Original post by beccac94

What 40??? On the mark scheme I have you times it by 34 which is the mr of H2O2

you also have to time by 40 to go from 25cm3 to 1dm3

Reply 3268

_HabibaH_

Original post by Brad0440

You would need to put an actual salt of hexylresorcinal to get the mark, so for example, one of the OH groups could become O-Na+ (or something like that). I think that's what the question is looking for.

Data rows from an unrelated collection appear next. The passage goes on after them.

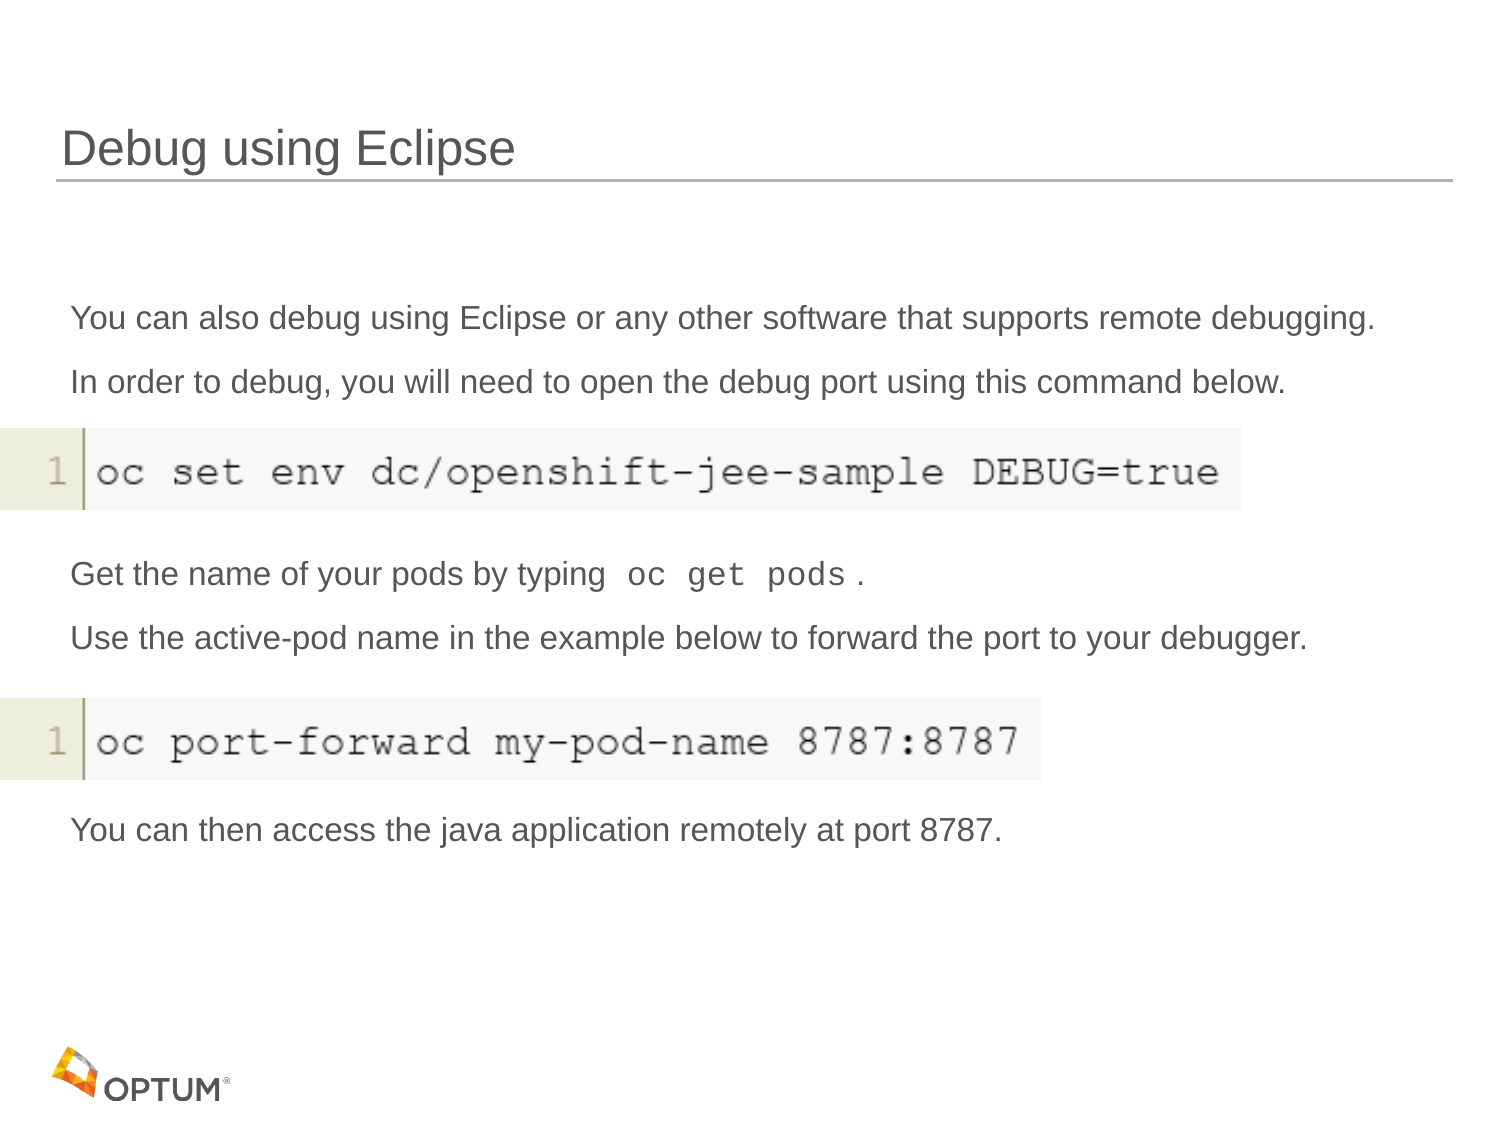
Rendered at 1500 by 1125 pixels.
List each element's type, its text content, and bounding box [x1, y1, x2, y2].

list You can also debug using Eclipse or any other software that supports remote debugging. In order to debug, you will need to open the debug port using this command below. Get the name of your pods by typing oc get pods . Use the active-pod name in the example below to forward the port to your debugger. You can then access the java application remotely at port 8787. [60, 299, 1454, 968]
picture [50, 1044, 231, 1101]
title Debug using Eclipse [60, 0, 1454, 177]
picture [0, 428, 1242, 510]
picture [0, 698, 1042, 780]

Okay thanks, that's fine then :smile:

Reply 3269

beccac94

Original post by A-New-Start

you also have to time by 40 to go from 25cm3 to 1dm3

I think the way the mark scheme has done it a different way :smile:

Reply 3270

eggfriedrice

Original post by A-New-Start

Who was i talking about 3I2 and I2 crap, last night?

Me xD

Reply 3271

otrivine

Original post by needtosucceed=)

yep, you have to divide by 4 to get a quarter of the rate for o2

can u show me so sorry

Reply 3272

otrivine

Original post by A-New-Start

No its the specimen paper :smile:

Reply 3273

eggfriedrice

Original post by A-New-Start

Who was i talking about 3I2 and I2 crap, last night?

Me xD

Original post by needtosucceed=)

its a 0.5: 2 ratio, so youve got the rate of hcoh which is 2 moles, so the rate of oxygen would be a quarter of it

The thing is, aren't we assuming the initial rate is for the 2 mols of HCHO?
I mean we could just as easily say the initial rate for O2 was 1x10-12 and hence the initial rate of HCHO would be four times that?

Reply 3274

needtosucceed=)

Original post by eggfriedrice

Me xD

The thing is, aren't we assuming the initial rate is for the 2 mols of HCHO?
I mean we could just as easily say the initial rate for O2 was 1x10-12 and hence the initial rate of HCHO would be four times that?

yep we are, so 2 moles of hcoh = rate of 1 x 10-12
so 1 mole of o2 would be half of that = 5 x 10^-13

so o.5 moles would be half of that again which = 2.5 x 10^-13

or you could just divide by 4 to do it all in one step